Privacy Policy (UK GDPR Compliant)
Last updated: 8th December 2025
1
1. Introduction
We at Andesco Medical Ltd (“we”, “us”) are committed to protecting your privacy. This policy explains how we handle your personal data under the UK GDPR and the Data Protection Act 2018.
2
Data Controller
3
Data We Collect
• Information you provide (name, email, contact details, payment information via secure third parties).
• Automatically collected data (IP address, device info, usage data, cookies).
4
How We Use Data
We use your data to:
​
• Operate and improve our website.
• Provide services and respond to enquiries.
• Process orders and payments.
• Comply with legal obligations.
5
Legal Bases
We process data under:
​
• Consent
• Contract necessity
• Legitimate interests
• Legal obligations
6
Data Sharing
We share data with trusted service providers (hosting, payment, analytics).
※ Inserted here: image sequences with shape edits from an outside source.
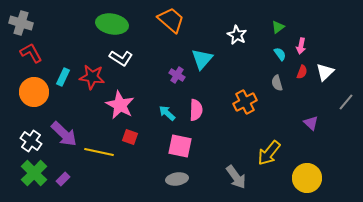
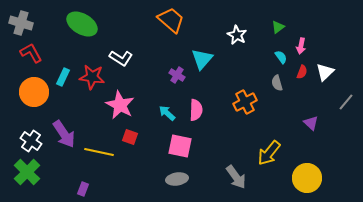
green ellipse: moved 30 px left; rotated 20 degrees clockwise
cyan semicircle: moved 1 px right, 3 px down
purple arrow: rotated 12 degrees clockwise
green cross: moved 7 px left, 1 px up
purple rectangle: moved 20 px right, 10 px down; rotated 24 degrees counterclockwise
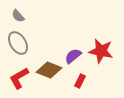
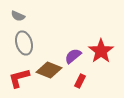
gray semicircle: rotated 24 degrees counterclockwise
gray ellipse: moved 6 px right; rotated 15 degrees clockwise
red star: rotated 25 degrees clockwise
red L-shape: rotated 15 degrees clockwise
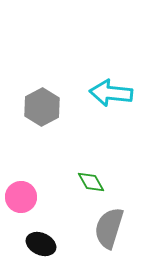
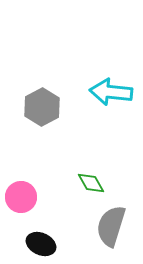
cyan arrow: moved 1 px up
green diamond: moved 1 px down
gray semicircle: moved 2 px right, 2 px up
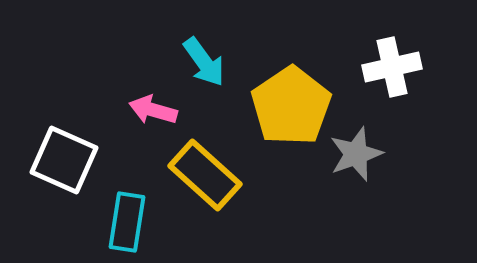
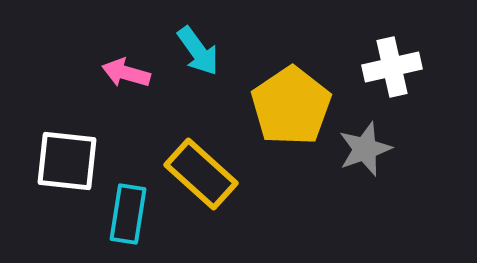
cyan arrow: moved 6 px left, 11 px up
pink arrow: moved 27 px left, 37 px up
gray star: moved 9 px right, 5 px up
white square: moved 3 px right, 1 px down; rotated 18 degrees counterclockwise
yellow rectangle: moved 4 px left, 1 px up
cyan rectangle: moved 1 px right, 8 px up
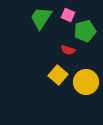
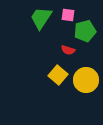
pink square: rotated 16 degrees counterclockwise
yellow circle: moved 2 px up
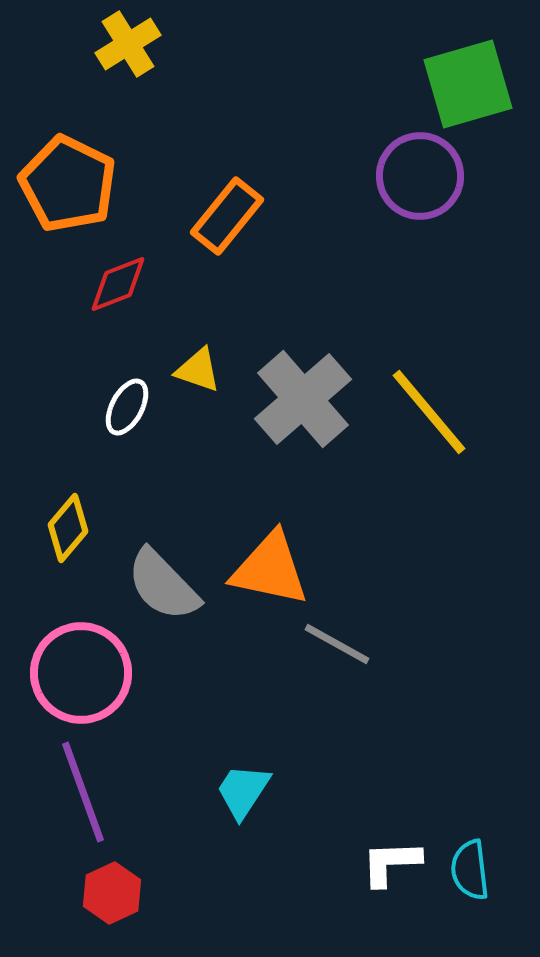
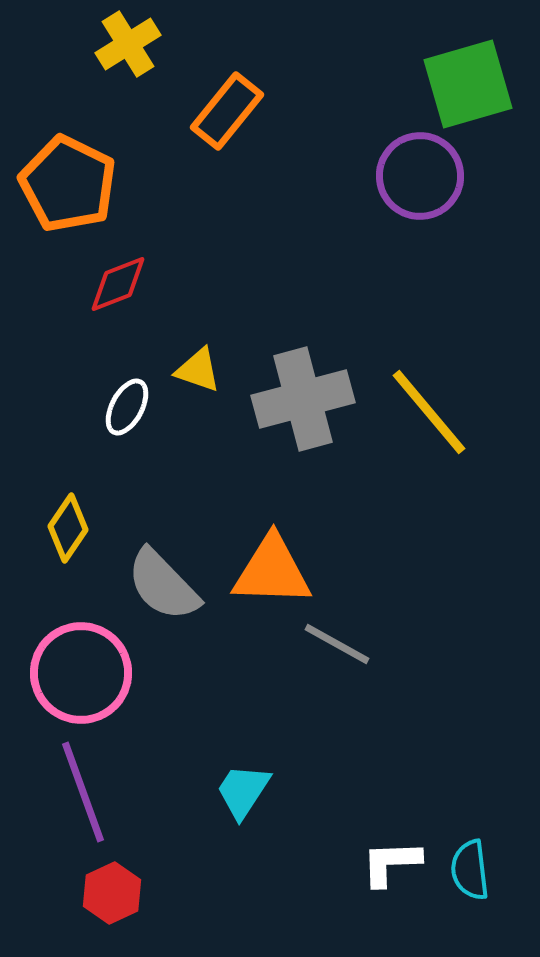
orange rectangle: moved 105 px up
gray cross: rotated 26 degrees clockwise
yellow diamond: rotated 6 degrees counterclockwise
orange triangle: moved 2 px right, 2 px down; rotated 10 degrees counterclockwise
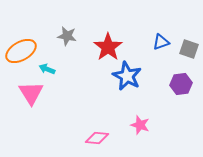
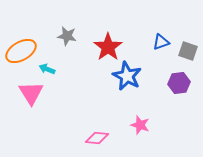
gray square: moved 1 px left, 2 px down
purple hexagon: moved 2 px left, 1 px up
We do not sell personal data.
7
Data Security & Retention
We use appropriate security measures and retain data only as long as necessary or legally required.
8
International Transfers
Where data is transferred outside the UK, appropriate safeguards (e.g., SCCs/UK Addendum) are used.
9
Your Rights
You may request:
​
• Access, correction, deletion, restriction
• Objection to processing
• Data portability
• Withdrawal of consent
You may contact the ICO to lodge a complaint (ico.org.uk).
10
Updates
We may update this policy; changes will be posted on our website.